## Vorgegebener Text
+ + + +

Caesar verbot außerordentliche Kommandos - Antonius lies sich außerordentliches Kommando geben?

2 Antworten

Bei der Klärung ist die Unterscheidung zwischen Rechtshandlungen/Verfügungen (acta) eines Amtsinhabers und Gesetzen (leges; Singular: lex) zu beachten, außerdem die Möglichkeit, das Beschließen neuer Gesetze zu erreichen, die bis dahin gültige Gesetze ersetzen bzw. die gültigen Gesetze in einer Ausnahmebestimmung durchbrechen.

Mächtige Politiker hatten verhältnismäßig große Aussichten, einen gewünschten Beschluß einer römischen Volksversammlungen zu erreichen, wenn die Stimmung im Volk günstig für sie war (worauf es auch Einflußmöglichkeiten gab) und sie von anderen unterstützt wurden. Marcus Antonius hatte Anfang Juni 44 v. Chr. die Unterstützung zahlreicher in der Stadt Rom anwesender Veteranen Caesars.

+ + + +

## Vorliegende Zeilen
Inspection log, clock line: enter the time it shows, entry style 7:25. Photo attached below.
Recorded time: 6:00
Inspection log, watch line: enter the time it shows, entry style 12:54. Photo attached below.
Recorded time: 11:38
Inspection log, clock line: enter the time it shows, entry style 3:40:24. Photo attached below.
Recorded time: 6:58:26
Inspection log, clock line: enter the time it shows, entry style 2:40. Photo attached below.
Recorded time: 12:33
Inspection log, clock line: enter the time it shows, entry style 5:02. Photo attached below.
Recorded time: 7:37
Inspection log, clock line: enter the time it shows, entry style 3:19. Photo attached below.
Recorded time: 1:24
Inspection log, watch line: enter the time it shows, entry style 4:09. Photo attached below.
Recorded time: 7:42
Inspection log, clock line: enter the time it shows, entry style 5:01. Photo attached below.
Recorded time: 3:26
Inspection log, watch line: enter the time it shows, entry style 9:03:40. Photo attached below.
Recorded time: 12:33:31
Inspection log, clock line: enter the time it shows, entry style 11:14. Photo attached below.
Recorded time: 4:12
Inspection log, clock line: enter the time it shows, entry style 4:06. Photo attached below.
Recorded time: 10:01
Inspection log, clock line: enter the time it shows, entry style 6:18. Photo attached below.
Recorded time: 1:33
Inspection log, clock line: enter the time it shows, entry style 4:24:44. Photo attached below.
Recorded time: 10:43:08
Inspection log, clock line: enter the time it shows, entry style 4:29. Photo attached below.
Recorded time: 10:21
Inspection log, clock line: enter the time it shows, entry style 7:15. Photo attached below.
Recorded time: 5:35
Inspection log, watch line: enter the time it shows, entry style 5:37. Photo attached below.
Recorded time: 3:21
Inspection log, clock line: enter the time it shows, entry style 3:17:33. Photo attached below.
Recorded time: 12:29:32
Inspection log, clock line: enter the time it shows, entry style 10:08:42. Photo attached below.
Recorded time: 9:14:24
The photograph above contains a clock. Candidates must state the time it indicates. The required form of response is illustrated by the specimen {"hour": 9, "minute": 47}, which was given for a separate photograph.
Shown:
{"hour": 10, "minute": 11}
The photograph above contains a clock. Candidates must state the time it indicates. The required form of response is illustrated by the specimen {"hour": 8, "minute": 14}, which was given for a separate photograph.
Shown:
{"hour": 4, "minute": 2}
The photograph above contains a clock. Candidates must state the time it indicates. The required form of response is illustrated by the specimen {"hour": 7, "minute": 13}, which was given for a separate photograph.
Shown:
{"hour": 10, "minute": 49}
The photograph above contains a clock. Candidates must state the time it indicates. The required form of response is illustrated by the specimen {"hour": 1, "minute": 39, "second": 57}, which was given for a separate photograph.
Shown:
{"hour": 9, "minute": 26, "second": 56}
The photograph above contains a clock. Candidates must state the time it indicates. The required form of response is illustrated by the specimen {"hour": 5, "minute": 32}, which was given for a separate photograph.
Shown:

+ + + +

## Aufgabenstellung
Schreib aus dem Text über Caesars Kommandoverbot alles von "Mächtige Politiker hatten" bis hinunter zu "anwesender Veteranen Caesars." neu ab. Tausche dabei "Veteranen" gegen "Anhänger" aus.

## Antwort zur Aufgabe
Mächtige Politiker hatten verhältnismäßig große Aussichten, einen gewünschten Beschluß einer römischen Volksversammlungen zu erreichen, wenn die Stimmung im Volk günstig für sie war (worauf es auch Einflußmöglichkeiten gab) und sie von anderen unterstützt wurden. Marcus Antonius hatte Anfang Juni 44 v. Chr. die Unterstützung zahlreicher in der Stadt Rom anwesender Anhänger Caesars.